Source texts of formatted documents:

◇ ◇ ◇ ◇ ◇ ◇ ◇

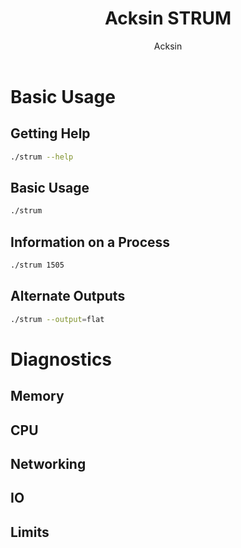 #+TITLE: Acksin STRUM
#+AUTHOR: Acksin
#+OPTIONS: html-postamble:nil body-only: t

* Basic Usage
** Getting Help

#+begin_src sh :results output example :exports both
./strum --help
#+end_src

** Basic Usage

#+begin_src sh :results output code json :exports both :noweb
./strum
#+end_src


** Information on a Process

#+begin_src sh :results output code json :exports both :noweb
./strum 1505
#+end_src

** Alternate Outputs

#+begin_src sh :results output code json :exports both :noweb
./strum --output=flat
#+end_src

* Diagnostics
** Memory
** CPU
** Networking
** IO
** Limits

◇ ◇ ◇ ◇ ◇ ◇ ◇

Output every record above word for word, omitting any pictures they contain.

 #+TITLE: Acksin STRUM
#+AUTHOR: Acksin
#+OPTIONS: html-postamble:nil body-only: t

* Basic Usage
** Getting Help

#+begin_src sh :results output example :exports both
./strum --help
#+end_src

** Basic Usage

#+begin_src sh :results output code json :exports both :noweb
./strum
#+end_src


** Information on a Process

#+begin_src sh :results output code json :exports both :noweb
./strum 1505
#+end_src

** Alternate Outputs

#+begin_src sh :results output code json :exports both :noweb
./strum --output=flat
#+end_src

* Diagnostics
** Memory
** CPU
** Networking
** IO
** Limits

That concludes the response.